Quote Check – the New Four-Letter Word in Financial Communications
Recently, there has been a stir in the ongoing debate over the ethics of a quote check policy, this time drummed up by a column from The New York Times’ David Carr. Almost immediately, the newspaper issued a memo to all reporters stating that quote approval is strictly against the outlet’s policy.
As financial public relations professionals, it is our job to ensure that clients are not misrepresented or misquoted in articles. Before every interview, we remind the spokespeople that the best policy is to simply not say anything they wouldn’t want to see in print – assume the interview is always on the record and know that you can’t take back your words. Treat a quote check not as a guarantee, but as a favor some reporters might impart when they’re feeling particularly generous.
However, in the financial public relations industry – the quote check processes serves a higher purpose. It is not designed to change the original words or context of what a spokesperson said, but to ensure that the journalist can accurately convey the nuances of the very technical topic they are writing about, wading through the jargon to present to the reader the complete picture. Having spoken with some of our friendly reporter and editor contacts, the overwhelming consensus seemed to be anti-quote review, with the caveat that they would rather be accurate than sorry, so some sort of follow-up review or additional question is always best.
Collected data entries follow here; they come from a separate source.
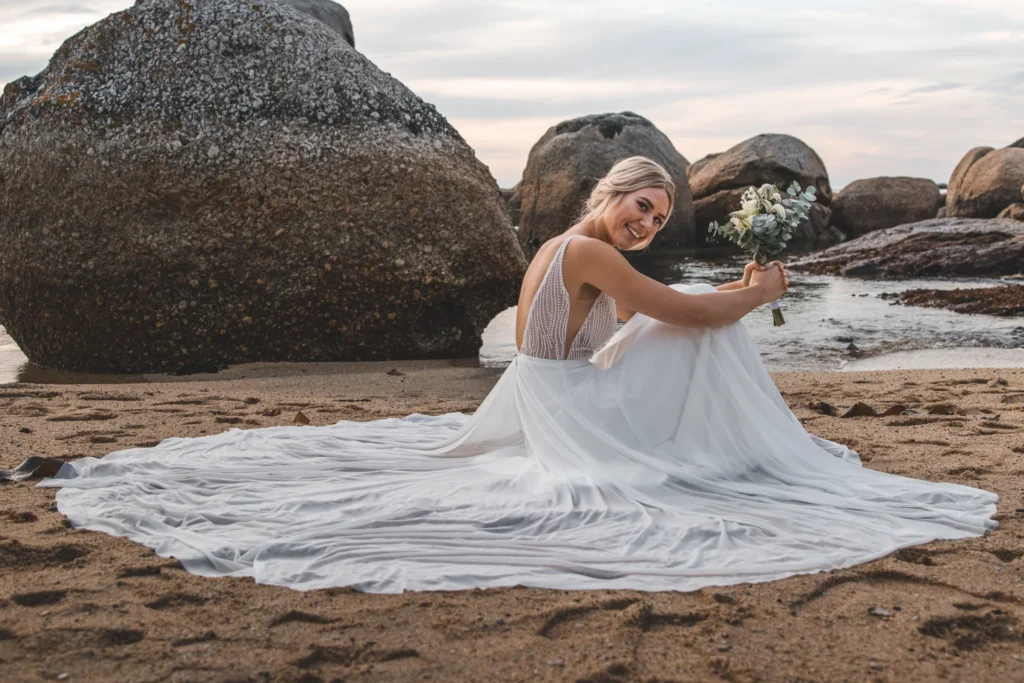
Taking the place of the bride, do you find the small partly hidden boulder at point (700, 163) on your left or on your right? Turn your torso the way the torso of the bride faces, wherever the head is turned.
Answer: on your left

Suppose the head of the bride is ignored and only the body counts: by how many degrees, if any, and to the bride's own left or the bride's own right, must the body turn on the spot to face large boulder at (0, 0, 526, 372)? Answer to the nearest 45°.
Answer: approximately 135° to the bride's own left

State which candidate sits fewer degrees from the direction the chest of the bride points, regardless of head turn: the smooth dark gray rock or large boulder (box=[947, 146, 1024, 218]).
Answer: the large boulder

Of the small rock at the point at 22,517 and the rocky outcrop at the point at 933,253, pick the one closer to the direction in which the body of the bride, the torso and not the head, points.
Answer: the rocky outcrop

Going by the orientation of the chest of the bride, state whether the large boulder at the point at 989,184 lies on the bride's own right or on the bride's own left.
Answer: on the bride's own left

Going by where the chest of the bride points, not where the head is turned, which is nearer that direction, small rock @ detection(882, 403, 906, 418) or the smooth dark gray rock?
the small rock

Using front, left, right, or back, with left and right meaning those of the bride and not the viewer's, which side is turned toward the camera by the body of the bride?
right

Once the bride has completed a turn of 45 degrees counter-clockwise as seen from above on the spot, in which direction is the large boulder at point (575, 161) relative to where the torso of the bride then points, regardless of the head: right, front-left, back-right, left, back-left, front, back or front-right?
front-left

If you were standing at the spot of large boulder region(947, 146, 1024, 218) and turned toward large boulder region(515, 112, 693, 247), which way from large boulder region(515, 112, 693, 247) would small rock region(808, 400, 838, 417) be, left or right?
left

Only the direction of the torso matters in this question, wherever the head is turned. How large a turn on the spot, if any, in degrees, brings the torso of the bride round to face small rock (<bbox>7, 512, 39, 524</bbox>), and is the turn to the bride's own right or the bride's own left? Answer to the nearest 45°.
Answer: approximately 180°

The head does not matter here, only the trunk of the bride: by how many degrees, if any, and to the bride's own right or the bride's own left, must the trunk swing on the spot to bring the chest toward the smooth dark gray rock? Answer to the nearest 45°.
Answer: approximately 90° to the bride's own left
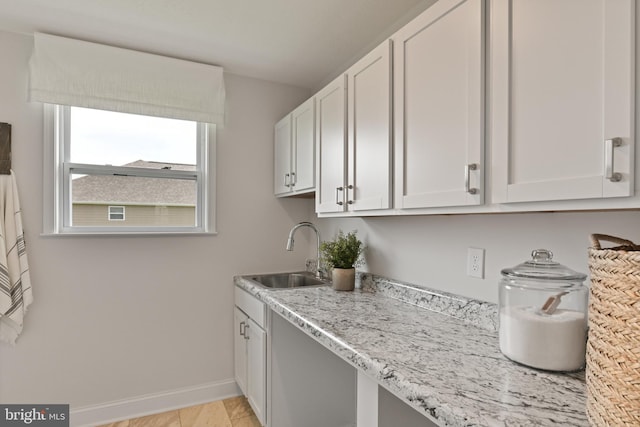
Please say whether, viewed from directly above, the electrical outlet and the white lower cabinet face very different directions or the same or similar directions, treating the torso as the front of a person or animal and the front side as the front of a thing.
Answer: same or similar directions

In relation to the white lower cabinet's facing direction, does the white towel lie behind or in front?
in front

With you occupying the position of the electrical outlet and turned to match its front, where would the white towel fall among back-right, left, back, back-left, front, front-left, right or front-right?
front-right

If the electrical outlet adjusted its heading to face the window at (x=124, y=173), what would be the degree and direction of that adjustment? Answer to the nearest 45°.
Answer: approximately 45° to its right

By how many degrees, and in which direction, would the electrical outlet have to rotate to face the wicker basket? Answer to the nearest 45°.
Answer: approximately 45° to its left

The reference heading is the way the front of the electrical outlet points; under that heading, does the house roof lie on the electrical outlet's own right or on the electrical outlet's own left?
on the electrical outlet's own right

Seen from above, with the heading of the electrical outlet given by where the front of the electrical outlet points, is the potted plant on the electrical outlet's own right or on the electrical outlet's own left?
on the electrical outlet's own right

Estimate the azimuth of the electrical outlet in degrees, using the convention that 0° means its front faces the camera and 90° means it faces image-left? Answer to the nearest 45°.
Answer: approximately 45°

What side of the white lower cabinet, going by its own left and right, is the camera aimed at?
left

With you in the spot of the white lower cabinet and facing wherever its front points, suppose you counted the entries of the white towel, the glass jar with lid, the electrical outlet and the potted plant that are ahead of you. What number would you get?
1

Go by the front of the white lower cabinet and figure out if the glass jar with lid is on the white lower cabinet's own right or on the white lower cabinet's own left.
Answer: on the white lower cabinet's own left

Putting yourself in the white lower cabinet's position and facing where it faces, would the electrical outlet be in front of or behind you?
behind

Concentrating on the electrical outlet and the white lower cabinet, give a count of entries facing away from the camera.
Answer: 0

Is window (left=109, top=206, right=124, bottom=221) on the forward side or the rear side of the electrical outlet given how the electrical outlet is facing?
on the forward side
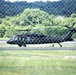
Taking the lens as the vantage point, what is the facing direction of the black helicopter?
facing to the left of the viewer
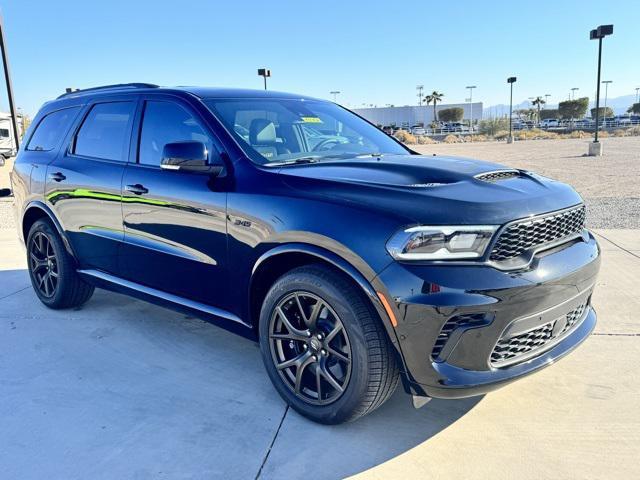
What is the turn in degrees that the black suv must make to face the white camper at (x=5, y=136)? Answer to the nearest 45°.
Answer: approximately 180°

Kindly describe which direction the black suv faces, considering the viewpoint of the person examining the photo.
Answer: facing the viewer and to the right of the viewer
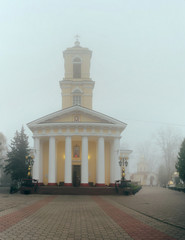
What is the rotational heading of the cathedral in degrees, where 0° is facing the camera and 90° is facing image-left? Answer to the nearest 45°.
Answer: approximately 0°
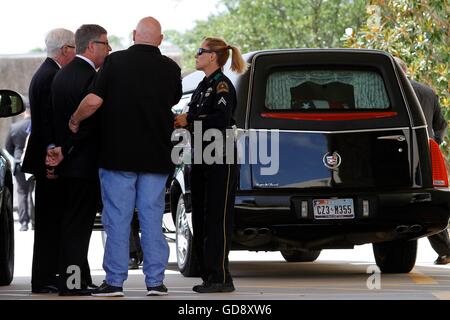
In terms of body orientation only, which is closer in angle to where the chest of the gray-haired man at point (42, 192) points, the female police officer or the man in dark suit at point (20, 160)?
the female police officer

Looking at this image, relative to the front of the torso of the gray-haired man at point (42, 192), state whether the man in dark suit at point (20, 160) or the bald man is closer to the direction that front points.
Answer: the bald man

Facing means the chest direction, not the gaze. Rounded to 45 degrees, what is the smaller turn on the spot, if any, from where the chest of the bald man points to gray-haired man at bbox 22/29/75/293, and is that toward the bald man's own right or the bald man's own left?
approximately 45° to the bald man's own left

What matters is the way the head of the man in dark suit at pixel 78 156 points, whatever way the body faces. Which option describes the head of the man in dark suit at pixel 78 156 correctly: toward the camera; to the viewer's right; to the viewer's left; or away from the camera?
to the viewer's right

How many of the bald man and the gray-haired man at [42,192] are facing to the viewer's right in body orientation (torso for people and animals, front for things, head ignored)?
1

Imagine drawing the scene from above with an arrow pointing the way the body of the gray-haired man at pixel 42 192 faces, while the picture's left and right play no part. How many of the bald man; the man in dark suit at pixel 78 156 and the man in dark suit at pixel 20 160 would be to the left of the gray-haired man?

Even Carr in his column makes the concession that “journalism is a blunt technology. Reporters don’t generally record most interviews and can’t always type or write as quickly as a subject is speaking.” As a former trade reporter myself, I remember my first foray into the alphabet soup of the capital markets industry – OMS, EMS, MiFID, API, SaaS, the list goes on. Conducting a quote check or fact check in a situation where a difference of one letter could take the story in a whole new direction should not only be encouraged, but mandated by the journalist’s own desire to produce the most accurate story possible.
While quote approval might be a four-letter word for some in the public relations and media industries, there needs to be a way to ensure that the same high standards that prevent journalists from sharing quotes post-interview are then applied to making sure the quote is actually as accurate as possible, and that all the facts of the final story are correct.